# My "What If" photoshop work



## Timothy (Nov 15, 2010)

I got bored and thought..What if Churchill and Hitler were rappers? so I decided to do a little photoshopping and here is the end result lol


----------



## vikingBerserker (Nov 15, 2010)

LMAO


----------



## Lucky13 (Nov 15, 2010)

LMFAO!


----------



## P40NUT (Nov 15, 2010)

Ditto!


----------



## Aaron Brooks Wolters (Nov 15, 2010)

That's pretty good Timothy!!!


----------



## mikewint (Nov 15, 2010)

Tim, very nice


----------



## Timothy (Nov 15, 2010)

More artwork lol


----------



## vikingBerserker (Nov 15, 2010)

Funny. but we typically avoid political statements unless directly related to the war.


----------



## Timothy (Nov 15, 2010)

What war? I never said any "statements" dude. this is about photoshop and artwork lol


----------



## Shinpachi (Nov 16, 2010)

Extraordinary skills and sense of joke, Timothy.
Thanks for sharing.
I frankly much admire.


----------



## Lucky13 (Nov 16, 2010)

LMAO x 2


----------



## Marcel (Nov 17, 2010)

Timothy said:


> What war? I never said any "statements" dude. this is about photoshop and artwork lol



Hmmm, last few definately were political statements, especially with the captions. But anyway, great skill "thumbright: 
Liked the Hitler/Churchil one.


----------



## Gnomey (Nov 17, 2010)

Nice work. The last 3 are certainly close to the line with regards to political stuff...


----------



## Matt308 (Nov 17, 2010)

Yep... funny, but no more please with modern politicians in them.


----------



## Lucky13 (Nov 17, 2010)

...back to chipmunks and birds then....oh well!


----------



## Njaco (Nov 19, 2010)

Tim, nice work with photoshop but I removed that last pic. Not just the language but political comment such as that isn't for the forum. Good work though.


----------



## ccheese (Nov 19, 2010)

Agree with Matt..... no more political stuff. This forum is about WW-II aviation, and
we frown on any political statements. Yes.... this is a warning !!

Charles


----------



## Timothy (Nov 22, 2010)

ccheese said:


> we frown on any political statements. Yes.... this is a warning !!
> 
> Charles



Ooooooo I'm so scared. Like I give a goddamn. Ban me for all I care. This place is lame. i'm outta here. So have fun fondling yourselves and fantasizing about your lame forum.


----------



## Lucky13 (Nov 22, 2010)

Timothy said:


> Ooooooo I'm so scared. Like I give a goddamn. Ban me for all I care. This place is lame. i'm outta here. So have fun fondling yourselves and fantasizing about your lame forum.
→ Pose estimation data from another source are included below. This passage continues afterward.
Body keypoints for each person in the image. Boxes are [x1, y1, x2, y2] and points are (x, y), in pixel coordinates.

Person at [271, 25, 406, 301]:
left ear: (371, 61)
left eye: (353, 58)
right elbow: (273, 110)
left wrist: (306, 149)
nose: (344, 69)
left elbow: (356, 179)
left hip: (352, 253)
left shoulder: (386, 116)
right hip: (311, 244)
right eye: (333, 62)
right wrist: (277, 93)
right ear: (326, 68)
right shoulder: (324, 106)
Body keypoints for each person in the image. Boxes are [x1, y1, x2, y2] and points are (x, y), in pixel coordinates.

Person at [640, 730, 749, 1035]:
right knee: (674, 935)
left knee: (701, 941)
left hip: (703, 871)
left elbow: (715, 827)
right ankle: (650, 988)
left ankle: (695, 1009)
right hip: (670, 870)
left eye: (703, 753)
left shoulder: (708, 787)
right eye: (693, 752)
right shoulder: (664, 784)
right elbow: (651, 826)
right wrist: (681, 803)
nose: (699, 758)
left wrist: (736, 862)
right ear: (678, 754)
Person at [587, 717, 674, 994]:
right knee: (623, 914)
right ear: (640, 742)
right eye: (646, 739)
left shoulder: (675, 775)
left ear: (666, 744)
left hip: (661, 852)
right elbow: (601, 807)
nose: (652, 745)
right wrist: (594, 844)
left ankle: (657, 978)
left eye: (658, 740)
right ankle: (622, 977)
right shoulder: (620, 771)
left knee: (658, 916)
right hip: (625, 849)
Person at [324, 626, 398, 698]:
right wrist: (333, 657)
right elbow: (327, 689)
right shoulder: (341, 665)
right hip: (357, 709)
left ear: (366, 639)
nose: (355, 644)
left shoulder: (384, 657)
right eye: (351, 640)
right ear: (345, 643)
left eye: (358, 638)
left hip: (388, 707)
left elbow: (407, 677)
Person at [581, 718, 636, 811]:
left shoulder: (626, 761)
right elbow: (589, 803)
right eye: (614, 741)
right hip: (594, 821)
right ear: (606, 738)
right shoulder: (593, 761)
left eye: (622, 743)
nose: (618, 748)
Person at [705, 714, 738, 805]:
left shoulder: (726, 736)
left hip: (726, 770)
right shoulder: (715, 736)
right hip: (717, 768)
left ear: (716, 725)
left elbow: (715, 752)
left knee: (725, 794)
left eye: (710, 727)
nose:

If it's that lame mate, why did you come here and joined in the first place?


----------



## T Bolt (Nov 22, 2010)

Timothy said:


> Ooooooo I'm so scared. Like I give a goddamn. Ban me for all I care. This place is lame. i'm outta here. So have fun fondling yourselves and fantasizing about your lame forum.



Very mature  Sounds like about fourth grade level to me.


----------



## Lucky13 (Nov 22, 2010)

See, what people sometimes fail to realize, acting this way, this internet, they're making an *rse of themself,,which.....when (not if) they get banned, we're only gonna help making them looking even worse....

Also, seen the uniform, I don't your granddad would approve off it either...

Anyway....


----------



## Thorlifter (Nov 22, 2010)

Timothy said:


> Ooooooo I'm so scared. Like I give a goddamn. Ban me for all I care. This place is lame. i'm outta here. So have fun fondling yourselves and fantasizing about your lame forum.



.


----------



## evangilder (Nov 22, 2010)

Timothy said:


> Ooooooo I'm so scared. Like I give a goddamn. Ban me for all I care. This place is lame. i'm outta here. So have fun fondling yourselves and fantasizing about your lame forum.



Done. Buh-bye


----------



## vikingBerserker (Nov 22, 2010)

...and he wonders why his girlfriend thinks he's a loser.

Nice shottin Eric.


----------



## Matt308 (Nov 22, 2010)

Hey Timothy... get a job douchebag. If you spent as much time trying to find one as you do playing video games, you wouldn't have to rely on your girlfriend to support your ***** lifestyle.

Dickhead.


----------



## DerAdlerIstGelandet (Nov 22, 2010)

What a loser. 

He was actually complimented on his work, just asked to not post political stuff bad mouthing politicians and what not so as not to cause a stink. He was even asked politely, and this is how he acts. 

I think he is mad because his mom sent him to his room without dinner or something.


----------



## FLYBOYJ (Nov 22, 2010)

Nice avatar...


----------



## Lucky13 (Nov 22, 2010)

Shame, seemed like a decent guy at first.... Oh well, life goes on.




Right, who's next?


----------



## Marcel (Nov 22, 2010)

Lucky13 said:


> Shame, seemed like a decent guy at first.... Oh well, life goes on.
> 
> 
> 
> ...



You? Someone has to give you a live outside, you even posted more than Lanc did  (Just kidding Jan, still great to have you around).


----------



## Njaco (Nov 23, 2010)

Touchy, touchy.


----------



## Matt308 (Nov 24, 2010)




----------



## Pong (Nov 24, 2010)

Just curious, why does it say that he is still a member? 



Lucky13 said:


> Shame, seemed like a decent guy at first.... Oh well, life goes on.
> 
> 
> 
> ...



I thought so too, well hopefully the next one who'll get banned won't be me.


----------



## Gnomey (Nov 24, 2010)

Just a minor oversight which has been corrected.

@Njaco:


----------



## vikingBerserker (Nov 24, 2010)

LMAO


----------